Your expression for [math]f^{(2)}(x)[/math] is correct. But when you took the derivative of it to get [math]f^{(3)}(x)[/math] you were off by a minus sign. I was trying to tell you to double check that calculation.

-Dan

 

[mikhail_ccp]

Your expression for [math]f^{(2)}(x)[/math] is correct. But when you took the derivative of it to get [math]f^{(3)}(x)[/math] you were off by a minus sign. I was trying to tell you to double check that calculation.

-Dan

There is my solution to find third derivative. Could you check, am I right or not?

 

[topsquark]

(Ahem.) I screwed it up. Yes, you are correct.

-Dan

 

[Steven G]

Thank you for you answer.
But the problem is not in the solution. The professor did not see my solution. He saw only my result.
The question is - my answer correct or not?

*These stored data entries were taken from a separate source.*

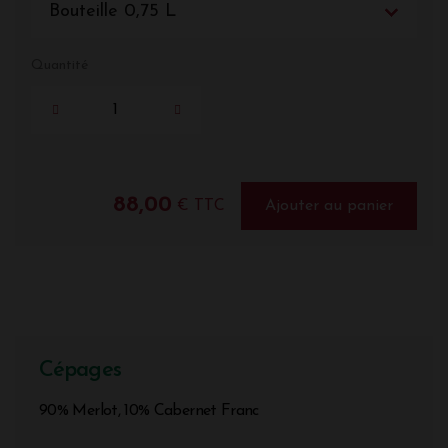
Bouteille 0,75 L
Quantité
88,00
€ TTC
Ajouter au panier
Cépages
90% Merlot, 10% Cabernet Franc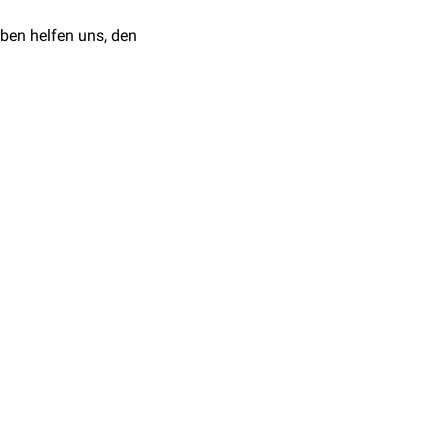
er Stimmbänder und damit
ben helfen uns, den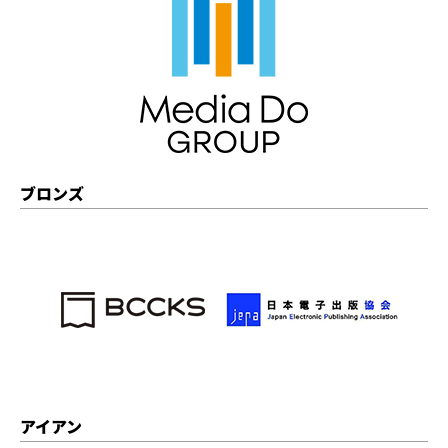
ブロンズ
アイアン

(Ahem.) I screwed it up. Yes, you are correct.

-Dan

Sorry, but it is corner time.

 

[Steven G]

Thank you for you answer.
But the problem is not in the solution. The professor did not see my solution. He saw only my result.
The question is - my answer correct or not?

It doesn't matter if you submitted the work to your professor or not. It is not valid. All equal signs must be equal. This is not debatable.

As far as the final answer you got I do not see anything wrong.

 

[mikhail_ccp]

It doesn't matter if you submitted the work to your professor or not. It is not valid. All equal signs must be equal. This is not debatable.

As far as the final answer you got I do not see anything wrong.

Thank you. Of course, I agree with you.

 

[mikhail_ccp]

(Ahem.) I screwed it up. Yes, you are correct.

-Dan

Thank you, Dan.

 

[Cubist]

Find a fourth-degree polynomial which has the same first three terms with the approximation of f(x) = (1 - x)ln(1 - x) at x = 0.

I find the wording of the part I've made bold (in the quote) very confusing. Do they mean that P(x) can be different to the Maclaurin series that you've found, so long as the first three terms match?

 

[mikhail_ccp]

This is the problem. I cannot understand where I did a mistake. My professor told me that the result is incorrect, but he cannot explain why.
He simply sent me the answer, he insists, which is correct: -x + x^2/2 + x^3/6 - x^4/3. He did not explain how he received this answer.
I cannot understand what he needs. Maybe someone has the experience with such problems in this forum, but I did not face with such problems in textbook and in the Internet.

 

[Steven G]

We all think that your answer is correct. In fact it is the correct Maclaurin polynomial.

I was thinking exactly what Cubist was thinking. Do they mean that P(x) can be different to the Maclaurin series that you've found, so long as the first three terms match? That is some strange wording!

 

[Steven G]

There are two cases. Case 1, your professor made a careless mistake and you are correct. Case 2, there is a way of doing this problem with that strange wording to get your professor's answer that no one here (yet) understands. So I would not worry about this at all.

If your professor is correct I am sure that someone will come by and explain this now that the answer is given.